My token class has a constructor that takes two parameters. A string value and a TokenType that I created within the Token class using Java’s enum. Like I said previously, every word or character that we need our parser to understand must be tokenized. The TokenType class has every token that I need, and since the amount and types of tokens will not change I used Java’s enum. For those of you that have never used the enum before it allows you to create a class with predefined parameters. The TokenType class I created will not take any other parameters than the ones I defined. The get and set methods are needed so that the class variables can be accessed outside the class. If you haven’t noticed yet the TokenTypes are defined using regular expressions. Obviously you could define your TokenType without regular expressions, I just found that using regular expressions was much easier than any other method.

My Lexical Analyzer: Lexer

Now that we have made the skeletons for the tokens, we know need to create a way to identify and export the tokens.

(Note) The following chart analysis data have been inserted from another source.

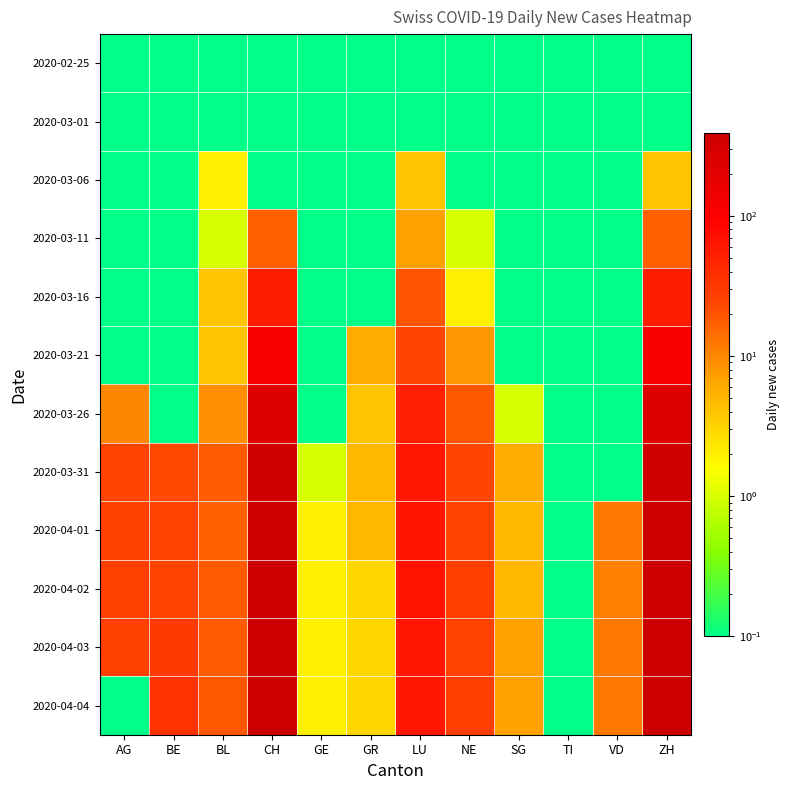

Reading left to right, transcribe all the data shown in this chart.

2020-02-25: AG=0.1	BE=0.1	BL=0.1	CH=0.1	GE=0.1	GR=0.1	LU=0.1	NE=0.1	SG=0.1	TI=0.1	VD=0.1	ZH=0.1
2020-03-01: AG=0.1	BE=0.1	BL=0.1	CH=0.1	GE=0.1	GR=0.1	LU=0.1	NE=0.1	SG=0.1	TI=0.1	VD=0.1	ZH=0.1
2020-03-06: AG=0.1	BE=0.1	BL=2.0	CH=0.1	GE=0.1	GR=0.1	LU=4.0	NE=0.1	SG=0.1	TI=0.1	VD=0.1	ZH=4.0
2020-03-11: AG=0.1	BE=0.1	BL=1.0	CH=17.0	GE=0.1	GR=0.1	LU=7.0	NE=1.0	SG=0.1	TI=0.1	VD=0.1	ZH=17.0
2020-03-16: AG=0.1	BE=0.1	BL=4.0	CH=56.0	GE=0.1	GR=0.1	LU=20.0	NE=2.0	SG=0.1	TI=0.1	VD=0.1	ZH=56.0
2020-03-21: AG=0.1	BE=0.1	BL=4.0	CH=114.0	GE=0.1	GR=6.0	LU=24.0	NE=8.0	SG=0.1	TI=0.1	VD=0.1	ZH=114.0
2020-03-26: AG=10.0	BE=0.1	BL=9.0	CH=230.0	GE=0.1	GR=4.0	LU=52.0	NE=19.0	SG=1.0	TI=0.1	VD=0.1	ZH=230.0
2020-03-31: AG=25.0	BE=23.0	BL=18.0	CH=355.0	GE=1.0	GR=5.0	LU=63.0	NE=24.0	SG=6.0	TI=0.1	VD=0.1	ZH=355.0
2020-04-01: AG=27.0	BE=26.0	BL=17.0	CH=381.0	GE=2.0	GR=5.0	LU=65.0	NE=26.0	SG=5.0	TI=0.1	VD=12.0	ZH=381.0
2020-04-02: AG=27.0	BE=24.0	BL=18.0	CH=387.0	GE=2.0	GR=3.0	LU=66.0	NE=28.0	SG=5.0	TI=0.1	VD=11.0	ZH=387.0
2020-04-03: AG=27.0	BE=30.0	BL=18.0	CH=393.0	GE=2.0	GR=3.0	LU=64.0	NE=26.0	SG=7.0	TI=0.1	VD=12.0	ZH=393.0
2020-04-04: AG=0.1	BE=35.0	BL=19.0	CH=393.0	GE=2.0	GR=3.0	LU=64.0	NE=28.0	SG=7.0	TI=0.1	VD=12.0	ZH=393.0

Remember the readFile method we created, go back to that file and we will create another method called lexer. Our method will return an ArrayList of Tokens and take a String input. Here is my example:

import java.util.regex.*;
import java.io.*;

public static ArrayList<Token> lexer (String input)
        {   //Tokens to return
            ArrayList<Token> tokens = new ArrayList<Token>();

            // Lexer logic begins here
            StringBuffer tokenPatternsBuffer = new StringBuffer();
            for (Token.Type tokenType : Token.Type.values())
                tokenPatternsBuffer.append(String.format("|(?<%s>%s)", tokenType.name(), tokenType.pattern));
            Pattern tokenPatterns = Pattern.compile(new String(tokenPatternsBuffer.substring(1)));

            // Begin matching tokens
            Matcher matcher = tokenPatterns.matcher(input);
            while (matcher.find()) {
                if (matcher.group(Token.Type.NUMBER.name()) != null)
                {
                    tokens.add(new Token(Token.Type.NUMBER, matcher.group(Token.Type.NUMBER.name())));
                    continue;
                }
                else if (matcher.group(Token.Type.BINARYOP.name()) != null)
                {
                    tokens.add(new Token(Token.Type.BINARYOP, matcher.group(Token.Type.BINARYOP.name())));
                    continue;
                }
                else if (matcher.group(Token.Type.RELATIONOP.name()) != null)
                {
                    tokens.add(new Token(Token.Type.RELATIONOP, matcher.group(Token.Type.RELATIONOP.name())));
                    continue;
                }
                else if (matcher.group(Token.Type.LOGICALOP.name()) != null)
                {
                    tokens.add(new Token(Token.Type.LOGICALOP, matcher.group(Token.Type.LOGICALOP.name())));
                    continue;
                }
                else if (matcher.group(Token.Type.BOOLOP.name()) != null)
                {
                    tokens.add(new Token(Token.Type.BOOLOP, matcher.group(Token.Type.BOOLOP.name())));
                    continue;
                }

                else if (matcher.group(Token.Type.ASSIGN.name()) != null)
                {
                    tokens.add(new Token(Token.Type.ASSIGN, matcher.group(Token.Type.ASSIGN.name())));
                    continue;
                }
                else if (matcher.group(Token.Type.PRINT.name()) != null)
                {
                    tokens.add(new Token(Token.Type.PRINT, matcher.group(Token.Type.PRINT.name())));
                    continue;
                }
                else if (matcher.group(Token.Type.SEMICOLON.name()) != null)
                {
                    tokens.add(new Token(Token.Type.SEMICOLON, matcher.group(Token.Type.SEMICOLON.name())));
                    continue;
                }
                else if (matcher.group(Token.Type.COLON.name()) != null)
                {
                    tokens.add(new Token(Token.Type.COLON, matcher.group(Token.Type.COLON.name())));
                    continue;
                }
                else if (matcher.group(Token.Type.NAME.name()) != null)
                {
                    tokens.add(new Token(Token.Type.NAME, matcher.group(Token.Type.NAME.name())));
                    continue;
                }
                else if (matcher.group(Token.Type.WHITESPACE.name()) != null)
                    continue;
            }


            return tokens;
        }

(As you can see a lot of if statements, not very good, my professors would be mad!) When the String is input into the method, we create an ArrayList of Tokens. Then using the stringBuffer and regex matching we check the input string and every time it matches one of our TokenTypes we add the new token to the ArrayList. Since I never intended for the language to be whitespace sensitive we do not add the whitespace token to the ArrayList, but if we were creating a lexer for a language like Python then whitespace would be important and need to be tokenized.

Till Next Time

Well I built the whole lexical analyzer in about two days, so I do not believe it should be much of a pain. I hope I was able to be helpful on your journey to create your own programming language.